# Tugas:
Ulangi kata demi kata bagian teks tentang turunnya harga minyak dunia di bawah, mulai dari "Venezuela contohnya, dimana" hingga "Maduro (Presiden Venezuela)".

# Bagian Teks:
Turunnya
Harga Minyak Dunia
Penurunan harga minyak dunia telah mencapai
40% semenjak Juni 2014 (hingga Desember 2014). Bahkan pada 9 Desember, harga
minyak Brent menyentuh level
terendahnya dalam 5 tahun terakhir (hingga mencapai angka USD 66 per barel).
Bagi negara-negara yang memiliki ketergantungan ekonomi (khususnya ekspor) yang
tinggi terhadap minyak, hal ini merupakan suatu kabar yang kurang menyenangkan.
Venezuela contohnya, dimana komposisi ekspor minyak sebesar 96% dari total
ekspor negara mereka, belum ditambah dengan pasar ekspor utama mereka (Amerika
Serikat) yang semakin gencar menambah produksi dalam negeri. Akibatnya,
penurunan harga minyak telah menyebabkan nilai ekspor mereka menurun,
pendapatan perusahaan-perusahaan minyak (yang merupakan perusahaan negara) pun menjadi
jauh berkurang, sehingga pendapatan negara turut berkurang, selanjutnya pembelian
barang-barang impor (khususnya obat-obatan dan bahan makanan pokok) yang
didanai dari ekspor menjadi tertekan. Akibatnya Maduro (Presiden Venezuela)
harus melakukan penghematan anggaran demi menjaga impor tetap dapat dibiayai,
bahkan Presiden terpaksa merelakan gajinya dipotong, begitupun dengan anggaran
lembaga negara serta belanja publik lainnya. Bagi Indonesia sendiri,
menurunnya harga minyak dunia telah mengurangi nilai impor minyak dan gas
sebesar 2% (mtm) atau sebesar 2,2% (yoy). Sehingga nilai impor turut
berkurang sebesar 1,4% (mtm) secara
keseluruhan, menjadi USD 15,33 milyar selama bulan Oktober. Dengan penurunan
impor tersebut, di bulan yang sama Indonesia mencatatkan trade surplus sebesar USD 20 juta (BPS, 2014). Seterusnya, hal ini menjadikan current account deficit menyempit
menjadi USD 6,8 milyar.

# Cuplikan Data:

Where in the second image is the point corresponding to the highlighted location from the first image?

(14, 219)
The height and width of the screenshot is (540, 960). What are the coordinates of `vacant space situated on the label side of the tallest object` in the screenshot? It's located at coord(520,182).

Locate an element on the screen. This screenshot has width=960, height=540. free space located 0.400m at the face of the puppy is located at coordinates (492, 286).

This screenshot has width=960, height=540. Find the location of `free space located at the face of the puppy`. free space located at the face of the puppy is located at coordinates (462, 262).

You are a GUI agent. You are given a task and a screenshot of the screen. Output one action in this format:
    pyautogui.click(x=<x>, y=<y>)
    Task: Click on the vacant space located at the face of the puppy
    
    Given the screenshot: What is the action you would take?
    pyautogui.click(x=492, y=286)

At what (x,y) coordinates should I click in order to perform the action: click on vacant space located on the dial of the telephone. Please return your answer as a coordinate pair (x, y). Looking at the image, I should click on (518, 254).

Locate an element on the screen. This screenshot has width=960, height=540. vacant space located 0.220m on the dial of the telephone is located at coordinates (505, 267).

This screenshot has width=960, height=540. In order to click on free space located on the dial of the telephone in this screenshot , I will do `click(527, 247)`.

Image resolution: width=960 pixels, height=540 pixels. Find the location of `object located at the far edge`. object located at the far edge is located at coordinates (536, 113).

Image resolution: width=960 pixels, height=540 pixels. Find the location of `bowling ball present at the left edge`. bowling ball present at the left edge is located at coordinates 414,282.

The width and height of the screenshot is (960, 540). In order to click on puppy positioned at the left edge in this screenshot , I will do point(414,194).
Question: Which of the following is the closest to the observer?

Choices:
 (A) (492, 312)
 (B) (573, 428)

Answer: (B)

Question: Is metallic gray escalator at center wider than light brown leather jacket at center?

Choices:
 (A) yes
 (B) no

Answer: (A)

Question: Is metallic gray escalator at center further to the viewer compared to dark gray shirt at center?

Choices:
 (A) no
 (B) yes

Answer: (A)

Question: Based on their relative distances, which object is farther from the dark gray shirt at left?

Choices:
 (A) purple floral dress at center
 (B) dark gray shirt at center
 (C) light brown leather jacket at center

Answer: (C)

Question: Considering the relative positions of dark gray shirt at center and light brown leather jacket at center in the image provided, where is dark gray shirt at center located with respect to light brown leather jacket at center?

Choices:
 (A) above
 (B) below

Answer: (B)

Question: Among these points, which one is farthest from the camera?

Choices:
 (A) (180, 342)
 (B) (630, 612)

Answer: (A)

# Jawaban:
Venezuela contohnya, dimana komposisi ekspor minyak sebesar 96% dari total
ekspor negara mereka, belum ditambah dengan pasar ekspor utama mereka (Amerika
Serikat) yang semakin gencar menambah produksi dalam negeri. Akibatnya,
penurunan harga minyak telah menyebabkan nilai ekspor mereka menurun,
pendapatan perusahaan-perusahaan minyak (yang merupakan perusahaan negara) pun menjadi
jauh berkurang, sehingga pendapatan negara turut berkurang, selanjutnya pembelian
barang-barang impor (khususnya obat-obatan dan bahan makanan pokok) yang
didanai dari ekspor menjadi tertekan. Akibatnya Maduro (Presiden Venezuela)